Exercise description:
Rewrite the items below, changing each "utilities" to "tools" and leaving everything else unchanged.

#### Records shown

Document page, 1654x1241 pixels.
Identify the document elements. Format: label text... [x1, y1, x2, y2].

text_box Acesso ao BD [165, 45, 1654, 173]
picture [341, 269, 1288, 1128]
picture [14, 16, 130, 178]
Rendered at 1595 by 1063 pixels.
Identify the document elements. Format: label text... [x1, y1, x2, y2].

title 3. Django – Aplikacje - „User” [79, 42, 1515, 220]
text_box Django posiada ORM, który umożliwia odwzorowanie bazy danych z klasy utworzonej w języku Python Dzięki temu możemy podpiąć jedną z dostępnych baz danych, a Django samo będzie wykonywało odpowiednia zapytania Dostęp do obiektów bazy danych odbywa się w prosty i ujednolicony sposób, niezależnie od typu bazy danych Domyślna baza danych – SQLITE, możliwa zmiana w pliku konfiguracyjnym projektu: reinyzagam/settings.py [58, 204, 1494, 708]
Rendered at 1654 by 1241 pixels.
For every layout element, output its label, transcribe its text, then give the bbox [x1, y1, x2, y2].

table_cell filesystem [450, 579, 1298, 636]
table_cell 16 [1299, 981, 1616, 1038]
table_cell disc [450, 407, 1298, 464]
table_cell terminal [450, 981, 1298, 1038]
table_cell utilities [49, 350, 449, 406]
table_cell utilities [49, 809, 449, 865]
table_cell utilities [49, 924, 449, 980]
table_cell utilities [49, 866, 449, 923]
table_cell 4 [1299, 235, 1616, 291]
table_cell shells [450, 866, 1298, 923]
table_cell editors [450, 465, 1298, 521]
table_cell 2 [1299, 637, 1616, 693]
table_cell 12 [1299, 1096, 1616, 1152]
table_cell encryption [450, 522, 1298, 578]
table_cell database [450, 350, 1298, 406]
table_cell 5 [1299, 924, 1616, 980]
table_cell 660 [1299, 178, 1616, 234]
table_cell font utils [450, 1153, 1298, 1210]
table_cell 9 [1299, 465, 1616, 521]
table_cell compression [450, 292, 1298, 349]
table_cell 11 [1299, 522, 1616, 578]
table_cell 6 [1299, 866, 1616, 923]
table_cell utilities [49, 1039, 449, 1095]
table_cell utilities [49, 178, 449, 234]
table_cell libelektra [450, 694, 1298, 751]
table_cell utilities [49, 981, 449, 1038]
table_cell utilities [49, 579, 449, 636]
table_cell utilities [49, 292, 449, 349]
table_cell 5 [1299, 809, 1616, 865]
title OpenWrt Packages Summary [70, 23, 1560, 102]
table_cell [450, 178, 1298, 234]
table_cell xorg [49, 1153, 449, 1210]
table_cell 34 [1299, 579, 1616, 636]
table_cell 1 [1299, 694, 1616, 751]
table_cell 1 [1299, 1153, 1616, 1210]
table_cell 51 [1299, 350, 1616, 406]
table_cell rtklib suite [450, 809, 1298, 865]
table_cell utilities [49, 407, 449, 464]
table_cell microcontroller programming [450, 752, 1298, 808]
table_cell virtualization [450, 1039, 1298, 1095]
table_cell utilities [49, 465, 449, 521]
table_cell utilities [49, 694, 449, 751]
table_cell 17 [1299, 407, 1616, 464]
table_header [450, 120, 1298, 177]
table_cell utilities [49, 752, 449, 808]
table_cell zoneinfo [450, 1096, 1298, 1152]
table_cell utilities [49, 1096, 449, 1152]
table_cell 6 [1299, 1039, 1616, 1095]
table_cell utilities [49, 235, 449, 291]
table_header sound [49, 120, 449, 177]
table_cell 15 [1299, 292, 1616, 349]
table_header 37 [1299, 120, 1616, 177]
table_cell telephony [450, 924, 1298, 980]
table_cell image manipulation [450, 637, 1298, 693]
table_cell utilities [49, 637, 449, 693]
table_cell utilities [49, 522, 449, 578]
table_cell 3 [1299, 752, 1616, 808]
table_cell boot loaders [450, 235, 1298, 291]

########

Exercise response:
Document page, 1654x1241 pixels.
Identify the document elements. Format: label text... [x1, y1, x2, y2].

text_box Acesso ao BD [165, 45, 1654, 173]
picture [341, 269, 1288, 1128]
picture [14, 16, 130, 178]
Rendered at 1595 by 1063 pixels.
Identify the document elements. Format: label text... [x1, y1, x2, y2].

title 3. Django – Aplikacje - „User” [79, 42, 1515, 220]
text_box Django posiada ORM, który umożliwia odwzorowanie bazy danych z klasy utworzonej w języku Python Dzięki temu możemy podpiąć jedną z dostępnych baz danych, a Django samo będzie wykonywało odpowiednia zapytania Dostęp do obiektów bazy danych odbywa się w prosty i ujednolicony sposób, niezależnie od typu bazy danych Domyślna baza danych – SQLITE, możliwa zmiana w pliku konfiguracyjnym projektu: reinyzagam/settings.py [58, 204, 1494, 708]
Rendered at 1654 by 1241 pixels.
For every layout element, output its label, transcribe its text, then give the bbox [x1, y1, x2, y2].

table_cell filesystem [450, 579, 1298, 636]
table_cell 16 [1299, 981, 1616, 1038]
table_cell disc [450, 407, 1298, 464]
table_cell terminal [450, 981, 1298, 1038]
table_cell tools [49, 350, 449, 406]
table_cell tools [49, 809, 449, 865]
table_cell tools [49, 924, 449, 980]
table_cell tools [49, 866, 449, 923]
table_cell 4 [1299, 235, 1616, 291]
table_cell shells [450, 866, 1298, 923]
table_cell editors [450, 465, 1298, 521]
table_cell 2 [1299, 637, 1616, 693]
table_cell 12 [1299, 1096, 1616, 1152]
table_cell encryption [450, 522, 1298, 578]
table_cell database [450, 350, 1298, 406]
table_cell 5 [1299, 924, 1616, 980]
table_cell 660 [1299, 178, 1616, 234]
table_cell font utils [450, 1153, 1298, 1210]
table_cell 9 [1299, 465, 1616, 521]
table_cell compression [450, 292, 1298, 349]
table_cell 11 [1299, 522, 1616, 578]
table_cell 6 [1299, 866, 1616, 923]
table_cell tools [49, 1039, 449, 1095]
table_cell tools [49, 178, 449, 234]
table_cell libelektra [450, 694, 1298, 751]
table_cell tools [49, 981, 449, 1038]
table_cell tools [49, 579, 449, 636]
table_cell tools [49, 292, 449, 349]
table_cell 5 [1299, 809, 1616, 865]
title OpenWrt Packages Summary [70, 23, 1560, 102]
table_cell [450, 178, 1298, 234]
table_cell xorg [49, 1153, 449, 1210]
table_cell 34 [1299, 579, 1616, 636]
table_cell 1 [1299, 694, 1616, 751]
table_cell 1 [1299, 1153, 1616, 1210]
table_cell 51 [1299, 350, 1616, 406]
table_cell rtklib suite [450, 809, 1298, 865]
table_cell tools [49, 407, 449, 464]
table_cell microcontroller programming [450, 752, 1298, 808]
table_cell virtualization [450, 1039, 1298, 1095]
table_cell tools [49, 465, 449, 521]
table_cell tools [49, 694, 449, 751]
table_cell 17 [1299, 407, 1616, 464]
table_header [450, 120, 1298, 177]
table_cell tools [49, 752, 449, 808]
table_cell zoneinfo [450, 1096, 1298, 1152]
table_cell tools [49, 1096, 449, 1152]
table_cell 6 [1299, 1039, 1616, 1095]
table_cell tools [49, 235, 449, 291]
table_header sound [49, 120, 449, 177]
table_cell 15 [1299, 292, 1616, 349]
table_header 37 [1299, 120, 1616, 177]
table_cell telephony [450, 924, 1298, 980]
table_cell image manipulation [450, 637, 1298, 693]
table_cell tools [49, 637, 449, 693]
table_cell tools [49, 522, 449, 578]
table_cell 3 [1299, 752, 1616, 808]
table_cell boot loaders [450, 235, 1298, 291]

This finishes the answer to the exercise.